(What the task asks): Images do not belong in the copy. Retype the entries exactly.

(Records contained in a dataset)
══════

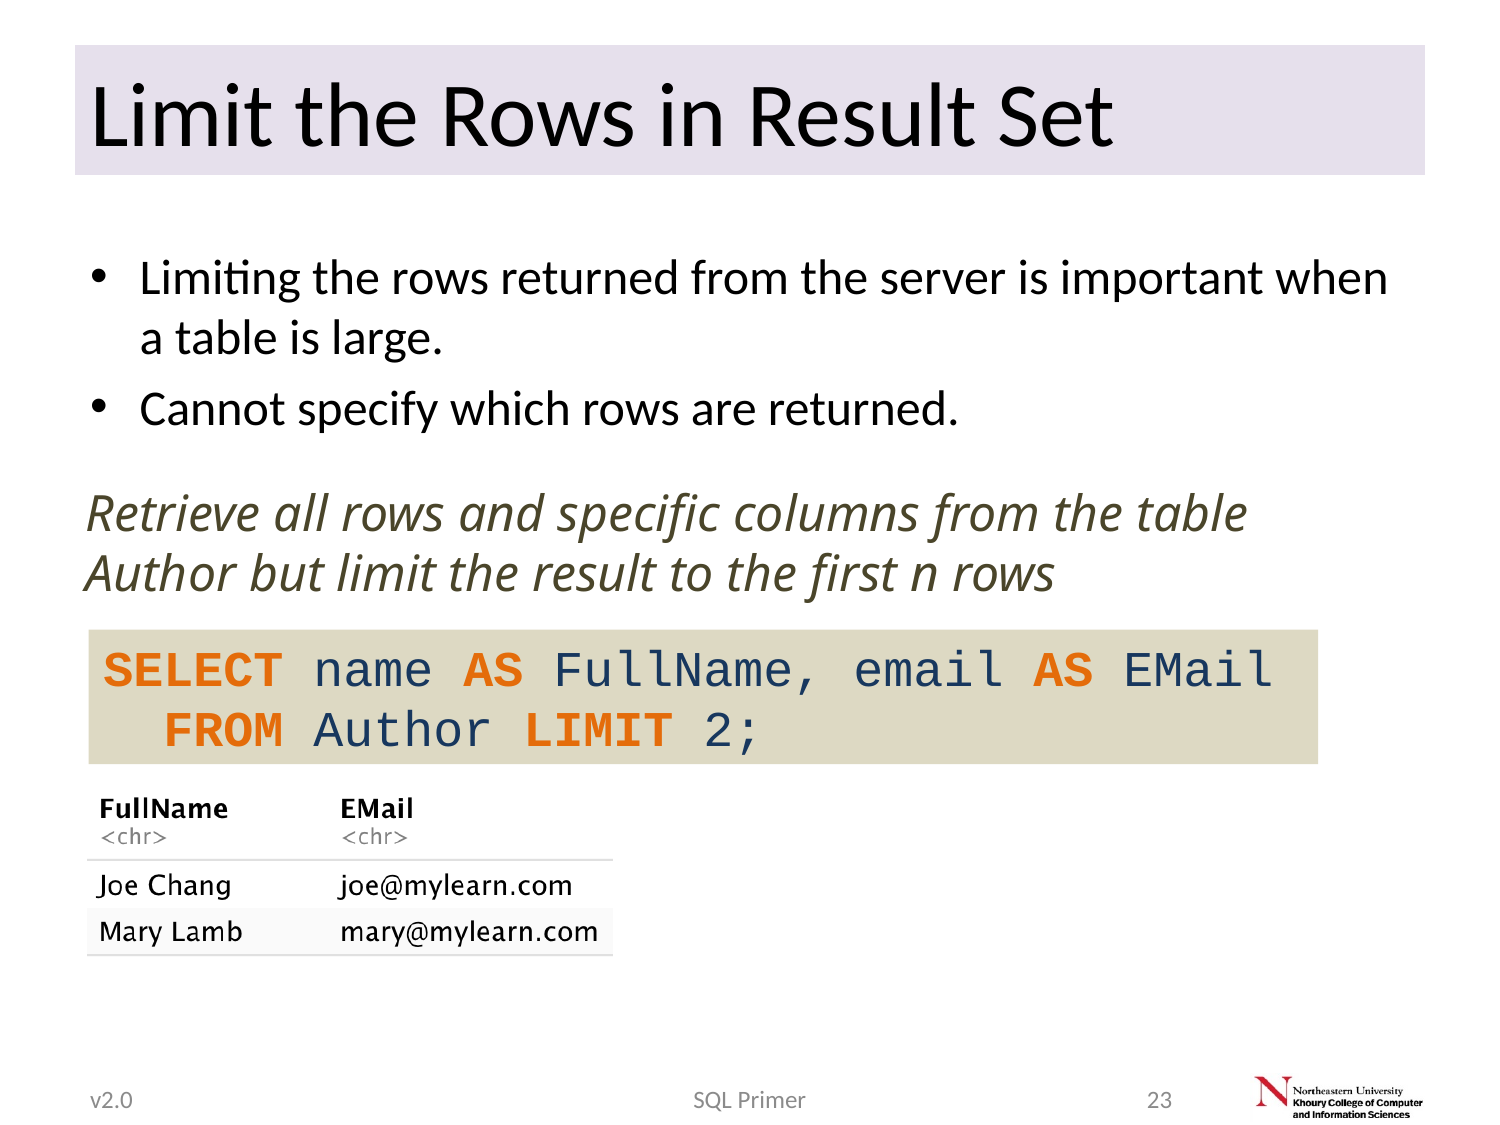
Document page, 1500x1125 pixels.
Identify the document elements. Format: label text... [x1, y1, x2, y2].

slide_number v2.0 [75, 1074, 425, 1122]
text_box SELECT name AS FullName, email AS EMail FROM Author LIMIT 2; [88, 629, 1319, 765]
list Limiting the rows returned from the server is important when a table is large. Cannot specify which rows are returned. [75, 237, 1425, 444]
footer SQL Primer [512, 1074, 988, 1122]
slide_number 23 [1074, 1074, 1188, 1122]
text_box Retrieve all rows and specific columns from the table Author but limit the result to the first n rows [70, 474, 1359, 610]
title Limit the Rows in Result Set [75, 45, 1425, 175]
picture [83, 788, 613, 965]
picture [1250, 1073, 1425, 1122]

══════

(Response):
Document page, 1500x1125 pixels.
Identify the document elements. Format: label text... [x1, y1, x2, y2].

slide_number v2.0 [75, 1074, 425, 1122]
text_box SELECT name AS FullName, email AS EMail FROM Author LIMIT 2; [88, 629, 1319, 765]
list Limiting the rows returned from the server is important when a table is large. Cannot specify which rows are returned. [75, 237, 1425, 444]
footer SQL Primer [512, 1074, 988, 1122]
slide_number 23 [1074, 1074, 1188, 1122]
text_box Retrieve all rows and specific columns from the table Author but limit the result to the first n rows [70, 474, 1359, 610]
title Limit the Rows in Result Set [75, 45, 1425, 175]
picture [83, 788, 613, 965]
picture [1250, 1073, 1425, 1122]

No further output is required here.